Das Bemerkenswerte am Leben dieser streitbaren Intellektuellen, die sich nicht scheute, öffentlich das Wort zu ergreifen, ist, dass sie sich nicht nur theoretisch mit der Frauenfrage beschäftigt hat, sondern auch ganz praktisch das Leben einer unabhängigen Frau ohne finanzielle Absicherung durch einen Ehemann geführt hat – und das im frühen 17. Jahrhundert. Sie hat sich auch nicht, wie manche ihrer gelehrten Zeitgenossinnen, in den schützenden Raum eines Klosters begeben.

Als alleinstehende Frau lebte sie mit einer Bediensteten und einigen Katzen im Zentrum von Paris. Im Jahr 1642, da ist sie 78 Jahre alt, diktiert sie im Vollbesitz ihrer geistigen Fähigkeiten einem Notar ihr Testament, in dem sie ihre finanziellen und materiellen Angelegenheiten regelt.

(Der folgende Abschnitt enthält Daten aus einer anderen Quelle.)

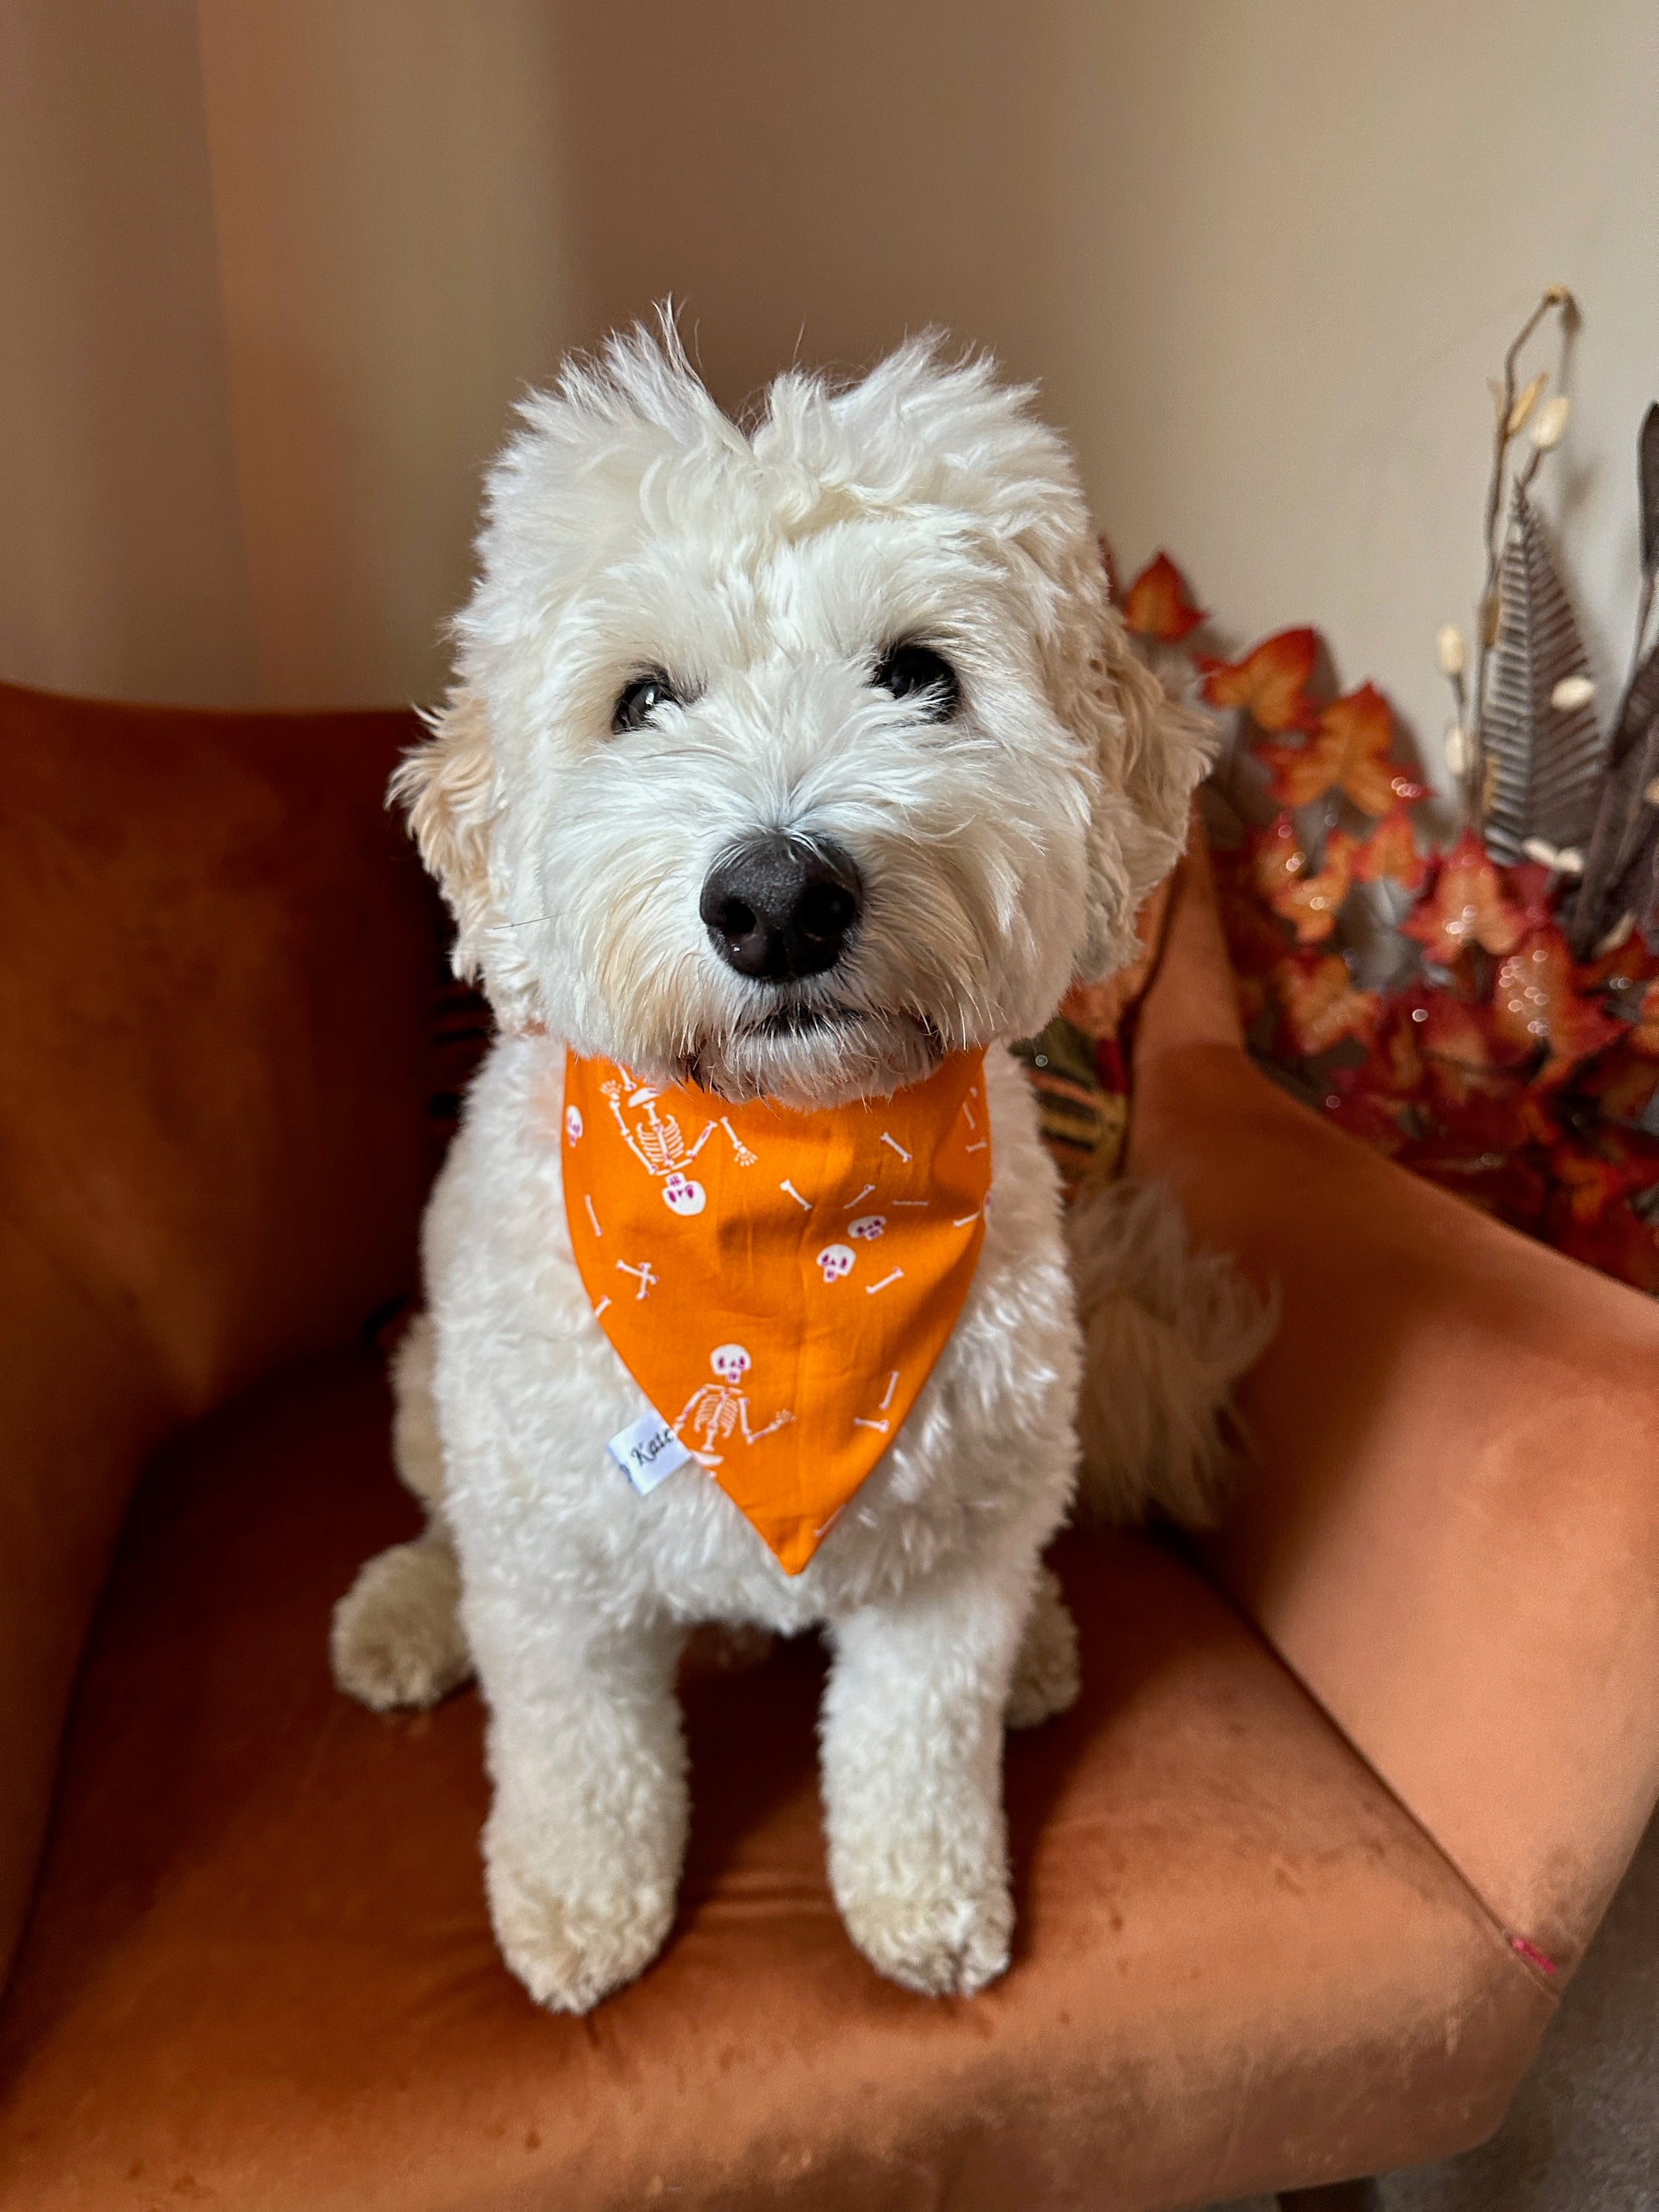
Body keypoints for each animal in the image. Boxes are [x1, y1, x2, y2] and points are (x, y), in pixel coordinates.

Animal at [332, 321, 1265, 2017]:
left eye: (919, 675)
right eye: (639, 699)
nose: (774, 899)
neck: (787, 1194)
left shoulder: (952, 1554)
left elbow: (916, 1742)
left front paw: (926, 1904)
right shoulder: (554, 1571)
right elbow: (577, 1753)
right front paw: (577, 1907)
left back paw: (1041, 1648)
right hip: (435, 1393)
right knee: (445, 1525)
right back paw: (411, 1613)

Ihr geistiges Testament sind ihre Schriften, die glücklicherweise seit 2002 in einer kritischen Ausgabe vorliegen.

Ursula Beitz studierte Romanistik und Philosophie; sie übersetzt aus dem Französischen und lebt in Heidelberg.


Nota. - Ist es Ihnen aufgefallen? Die kluge Frau beschäftigt sich zu ihrer Zeit ausschließlich mit der Stellung der Frauen in der Öffentlichkeit. Es ist nämlich die Zeit, als eine 'Öffentlichkeit' im bürgerlichen Verständnis überhaupt erst zu entstehen begann - den Beitrag, die der Hof in Versailles dabei spielen sollte und die Frauen dort, hat sie gar nicht mehr erlebt. Erst mit dem Aufstieg der bürgerlichen Klassen unterm Schutz der absoluten Monarchie konnten der Markt sowohl als L'opinion publique Macht über das tägliche Leben der Normalbürger gewinnen; konnte 'das Private' politisiert werden.

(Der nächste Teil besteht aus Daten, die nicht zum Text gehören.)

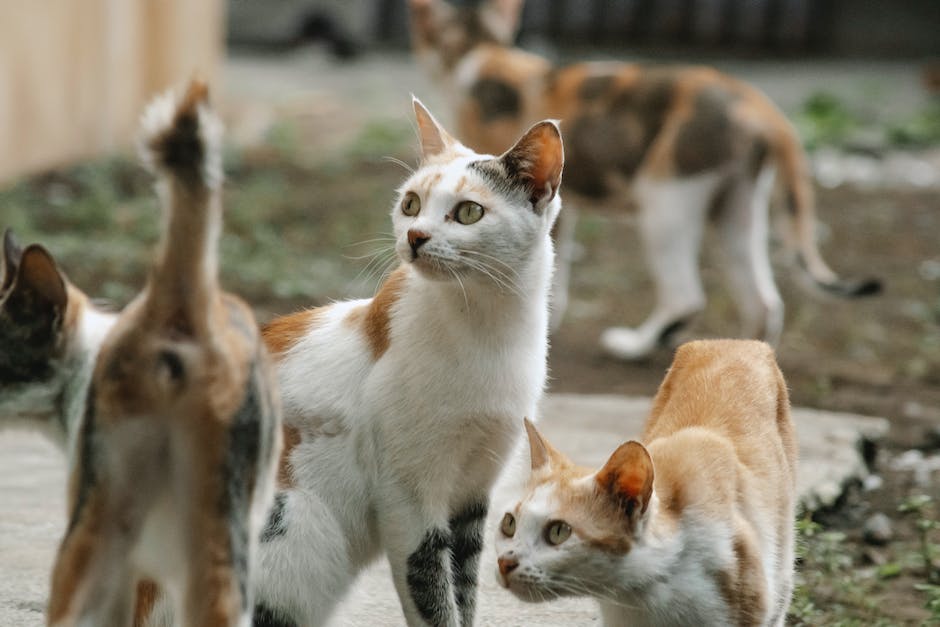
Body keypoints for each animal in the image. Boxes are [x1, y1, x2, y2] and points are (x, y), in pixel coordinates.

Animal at [246, 100, 560, 624]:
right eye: (411, 203)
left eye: (469, 212)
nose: (415, 236)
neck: (486, 329)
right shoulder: (408, 500)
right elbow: (431, 591)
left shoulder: (472, 492)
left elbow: (464, 587)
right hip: (295, 532)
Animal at [412, 0, 880, 360]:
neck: (481, 51)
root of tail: (755, 101)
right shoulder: (561, 205)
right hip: (738, 211)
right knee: (764, 302)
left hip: (665, 204)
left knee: (686, 295)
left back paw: (634, 345)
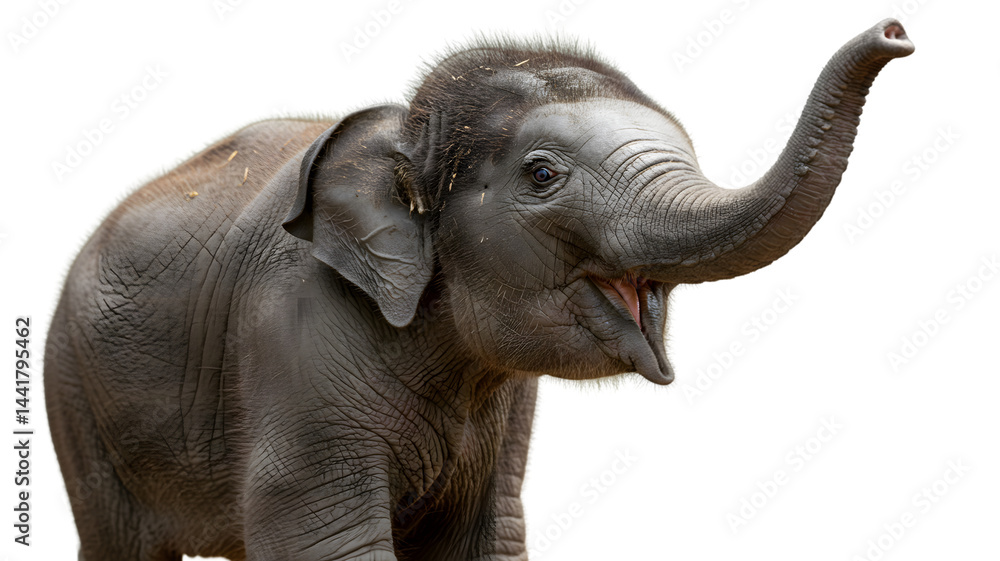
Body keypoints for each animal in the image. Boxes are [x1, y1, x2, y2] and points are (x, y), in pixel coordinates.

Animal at [44, 19, 913, 561]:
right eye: (543, 174)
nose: (897, 33)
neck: (407, 133)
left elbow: (485, 537)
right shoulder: (292, 340)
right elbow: (323, 536)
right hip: (75, 398)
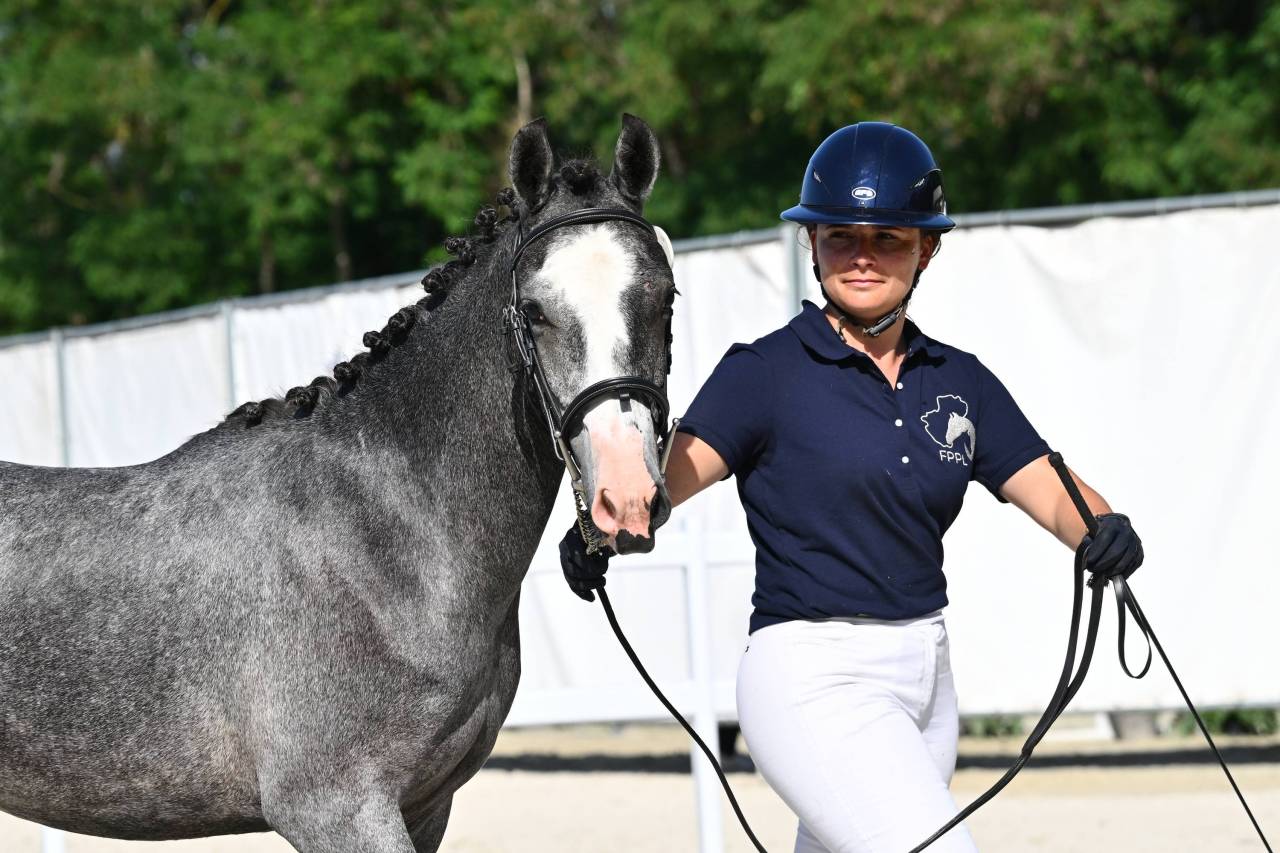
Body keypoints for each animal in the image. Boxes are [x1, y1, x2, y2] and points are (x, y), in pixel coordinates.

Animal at [0, 114, 677, 852]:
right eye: (535, 311)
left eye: (664, 298)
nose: (626, 495)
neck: (386, 533)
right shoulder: (337, 808)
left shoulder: (424, 806)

In den traditionellen Gesellschaften geschieht ein Austausch nur zwischen Gütern, die der Produzent zufällig übrig hat. Er bleibt ein Phänomen am Rande, lediglich das kleine häusliche Handwerk - Töpfern und Weben - wird bewusst für den Tausch betrieben. Die Vorformen eine Markts bilden sich nur an den Rändern, und das heißt: zwischen den Gemeinwesen aus, und wenn dort in erster Linie Männer tätig sind, die traditionell den Haushalt nach außen vertreten, fällt das weder auf noch ins Gewicht, denn es ist ein Epiphänomen. Das Wesentliche bleibt die Hauswirtschaft, und im Haus haben die Frauen ihre eigenen Zuständigkeiten, die denen der Männer im Prinzip nicht nachstehen.

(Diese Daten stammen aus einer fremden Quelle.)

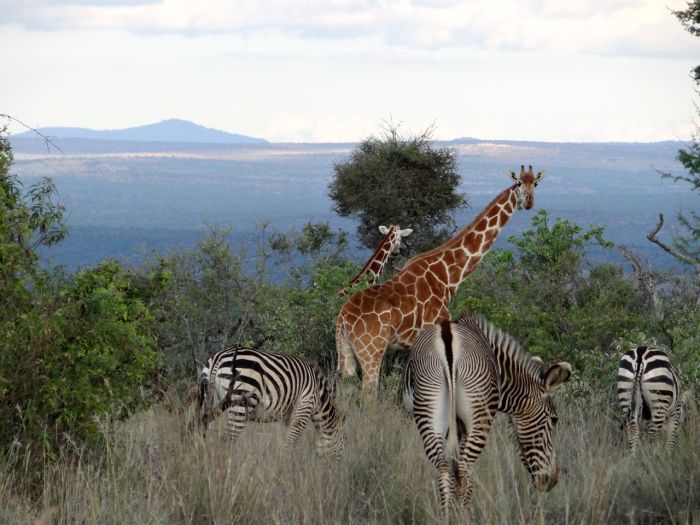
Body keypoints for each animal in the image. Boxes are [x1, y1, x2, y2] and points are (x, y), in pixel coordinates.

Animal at [196, 346, 346, 456]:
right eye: (341, 447)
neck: (319, 397)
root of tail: (218, 357)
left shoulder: (288, 416)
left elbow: (292, 441)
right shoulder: (304, 408)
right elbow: (290, 443)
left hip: (209, 399)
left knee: (204, 428)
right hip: (240, 403)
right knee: (229, 439)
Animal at [334, 164, 548, 392]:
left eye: (535, 183)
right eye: (518, 183)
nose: (529, 202)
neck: (447, 276)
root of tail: (342, 319)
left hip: (346, 353)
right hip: (371, 351)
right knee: (369, 391)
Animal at [402, 312, 572, 512]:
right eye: (554, 420)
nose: (551, 481)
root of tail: (448, 338)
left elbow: (452, 471)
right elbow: (459, 473)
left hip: (429, 411)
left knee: (443, 467)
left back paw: (446, 515)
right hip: (478, 418)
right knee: (464, 470)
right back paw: (464, 515)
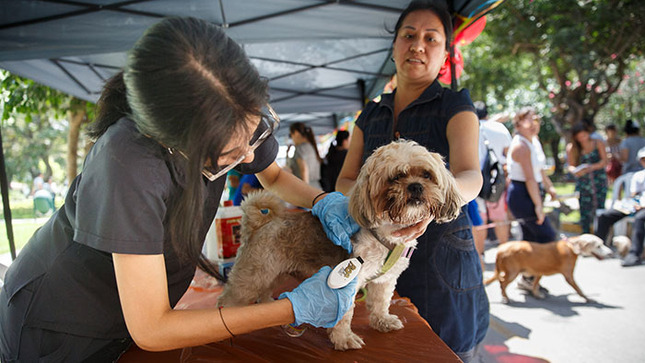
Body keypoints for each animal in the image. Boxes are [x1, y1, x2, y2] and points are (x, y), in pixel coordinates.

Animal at [218, 141, 462, 352]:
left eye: (427, 174)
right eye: (395, 177)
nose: (416, 186)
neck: (385, 234)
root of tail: (260, 223)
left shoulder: (383, 280)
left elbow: (381, 302)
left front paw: (382, 321)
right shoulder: (347, 286)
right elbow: (344, 316)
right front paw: (344, 339)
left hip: (274, 273)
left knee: (264, 294)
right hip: (252, 277)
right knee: (227, 302)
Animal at [484, 233, 612, 304]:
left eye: (602, 243)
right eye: (598, 246)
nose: (610, 253)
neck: (571, 246)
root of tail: (500, 250)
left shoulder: (539, 272)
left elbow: (535, 285)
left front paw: (537, 294)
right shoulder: (569, 276)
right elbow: (579, 289)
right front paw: (587, 298)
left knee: (501, 281)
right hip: (512, 272)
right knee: (502, 283)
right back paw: (505, 298)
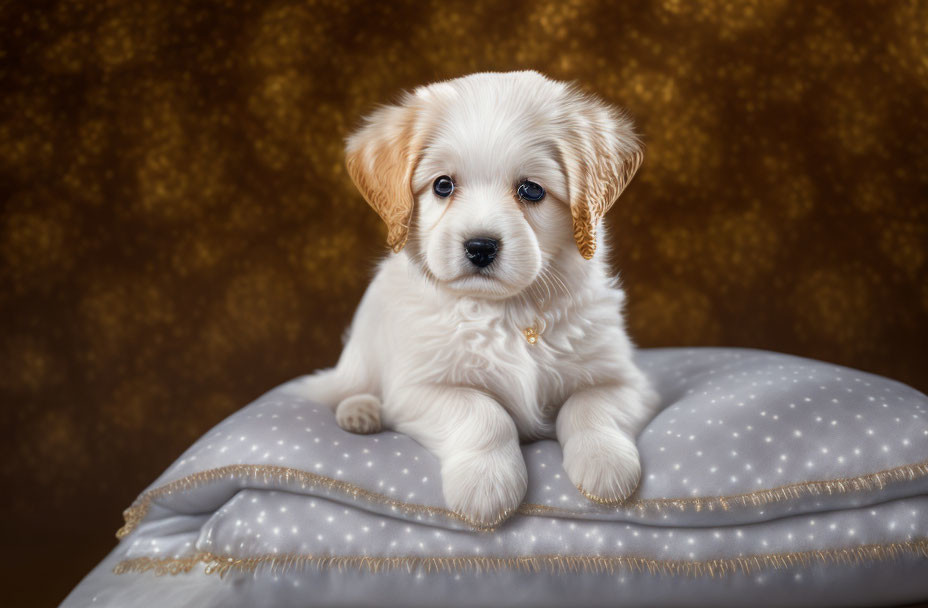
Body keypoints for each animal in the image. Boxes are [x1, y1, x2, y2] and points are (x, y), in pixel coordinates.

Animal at [300, 70, 656, 528]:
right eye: (443, 185)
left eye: (531, 190)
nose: (480, 247)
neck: (509, 311)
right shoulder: (419, 387)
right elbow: (483, 413)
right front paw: (486, 488)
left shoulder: (624, 379)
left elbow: (589, 406)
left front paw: (605, 467)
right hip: (363, 354)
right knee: (346, 386)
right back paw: (359, 412)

Mit dem Übergreifen des Marktes und der Öffentlichen Meinungen auf die häusliche Privatsphären ändert sich das. Die Männer begegnen einander auf Schritt und Tritt, während die Frauen am Herd isoliert bleiben. Es entsteht über den traditionellen Gemeinwesen eine Gesellschaft, und dort herrschen allerdings die Männer. Als Scharnier würde später der Salon wirken, dessen Aufblühen Frau de Gournay auch nicht mehr erlebt hat; aber er stand nur den Damen der vornehmen Klassen offen, und Frau de Gournay ahnte es: Der Schlüssel war Bildung. 

Den Rahmen des gesunden Menschenverstands musste sie noch nicht verlassen; aber ihr Leben als alte Jungfer führen.